Study text:

____

Michael J. Szanto

How the Cold War is Back and Why it’s Far Scarier than You Think

More shocking than the Russian seizure of the Crimea a few months ago was the return of crude Soviet style anti-Western rhetoric emanating from the Kremlin.  Putin is an inveterate KGB master who has never given up on the old Cold War.  The KGB refashioned as today’s FSB has now taken over Russia.

Many analysts are quick to argue that there can be no new Cold War, since Russia lacks the ability to project forces globally.  Yes, this is clearly the case, but this misses one key point.  Soviet activities around the world in the 1970s seen at the time as Soviet resurgence is now viewed as imperial overreach by many critics.  Russia by nature is a landlocked country and it’s true strength remains in fighting in Europe.  The Russian Economy is far smaller relative to the US than the old Soviet Union and certainly the old Warsaw Pact, but the Russian military can be more focused in a particularly dangerous manner.

China is no true ally of Russia.  The Chinese are successfully integrating into the Global Economy and have their own border problems to deal with.  Unfortunately, Russia’s troubles do not make them less dangerous.  In fact they make the restless Bear angry and desperate.  Desert Storm in 1990 demonstrated the overwhelming conventional military advantage of the United States.  However, Russia is learning ways to compensate and much of the technology is filtering through.  What is also frightening for the long term security of Europe is the continent has largely disarmed as Russia works to modernize and repair its forces.  Western European countries have tiny defense budgets and hollowed out militaries, and the last American and British tanks left Germany a couple years ago.

However, what makes Russia truly dangerous is that they have considerably more nuclear weapons than the United States.  There is a strong naïve complacency among most educated people in the West about this.  It is widely assumed that Russia’s nuclear arsenal is somehow irrelevant because of Mutually Assured Destruction.  Unfortunately, MAD involves massive use of strategic nukes but really does not clearly deter the use of tactical nukes.  The ABC Movie Day After depicted a frighteningly realistic scenario of how a limited nuclear war quickly escalates in a weekend to a total nuclear war largely devastating the United States.  However, back in those days it was mostly NATO leaders who talked about limited nuclear war, fearing the numerical advantage of the Warsaw Pact’s conventional forces.

____

Your tasks:
• A. In the article on the new Cold War, copy the passage that begins at the words "China is no" and ends after the words "couple years ago.".
• B. According to the article on the new Cold War, why is it wrong to assume that Russia's nuclear arsenal is irrelevant because of Mutually Assured Destruction?

____

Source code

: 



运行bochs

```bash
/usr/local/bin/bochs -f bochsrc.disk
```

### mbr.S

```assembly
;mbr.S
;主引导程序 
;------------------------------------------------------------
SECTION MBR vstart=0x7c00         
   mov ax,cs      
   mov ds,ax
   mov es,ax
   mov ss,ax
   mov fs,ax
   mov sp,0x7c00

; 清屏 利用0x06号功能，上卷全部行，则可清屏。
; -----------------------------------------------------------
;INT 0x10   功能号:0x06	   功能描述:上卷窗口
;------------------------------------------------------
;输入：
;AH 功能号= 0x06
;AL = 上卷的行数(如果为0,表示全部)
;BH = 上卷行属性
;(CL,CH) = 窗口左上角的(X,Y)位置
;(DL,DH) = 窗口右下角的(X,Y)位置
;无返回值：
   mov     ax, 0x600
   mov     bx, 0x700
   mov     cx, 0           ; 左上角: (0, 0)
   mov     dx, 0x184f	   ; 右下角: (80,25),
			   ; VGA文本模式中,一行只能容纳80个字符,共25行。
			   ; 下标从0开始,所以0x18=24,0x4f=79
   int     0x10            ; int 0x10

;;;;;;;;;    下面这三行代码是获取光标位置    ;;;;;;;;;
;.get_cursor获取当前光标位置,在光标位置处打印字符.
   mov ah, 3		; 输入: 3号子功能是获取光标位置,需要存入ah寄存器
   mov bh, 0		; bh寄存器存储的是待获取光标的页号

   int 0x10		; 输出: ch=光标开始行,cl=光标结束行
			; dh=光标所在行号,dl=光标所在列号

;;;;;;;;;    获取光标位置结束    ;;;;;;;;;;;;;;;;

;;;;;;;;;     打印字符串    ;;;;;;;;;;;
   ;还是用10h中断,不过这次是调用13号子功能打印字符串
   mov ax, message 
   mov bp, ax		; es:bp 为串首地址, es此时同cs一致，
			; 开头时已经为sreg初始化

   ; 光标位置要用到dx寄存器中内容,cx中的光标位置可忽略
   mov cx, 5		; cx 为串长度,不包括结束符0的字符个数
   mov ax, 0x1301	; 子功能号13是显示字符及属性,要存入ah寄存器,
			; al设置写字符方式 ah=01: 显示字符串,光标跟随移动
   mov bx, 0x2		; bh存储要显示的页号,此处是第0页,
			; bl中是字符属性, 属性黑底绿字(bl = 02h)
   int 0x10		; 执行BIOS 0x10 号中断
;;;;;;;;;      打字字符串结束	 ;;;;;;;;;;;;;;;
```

____

Solutions for each task:
• A.
China is no true ally of Russia.  The Chinese are successfully integrating into the Global Economy and have their own border problems to deal with.  Unfortunately, Russia’s troubles do not make them less dangerous.  In fact they make the restless Bear angry and desperate.  Desert Storm in 1990 demonstrated the overwhelming conventional military advantage of the United States.  However, Russia is learning ways to compensate and much of the technology is filtering through.  What is also frightening for the long term security of Europe is the continent has largely disarmed as Russia works to modernize and repair its forces.  Western European countries have tiny defense budgets and hollowed out militaries, and the last American and British tanks left Germany a couple years ago.

• B. Mutually Assured Destruction involves massive use of strategic nuclear weapons but does not clearly deter the use of tactical nuclear weapons.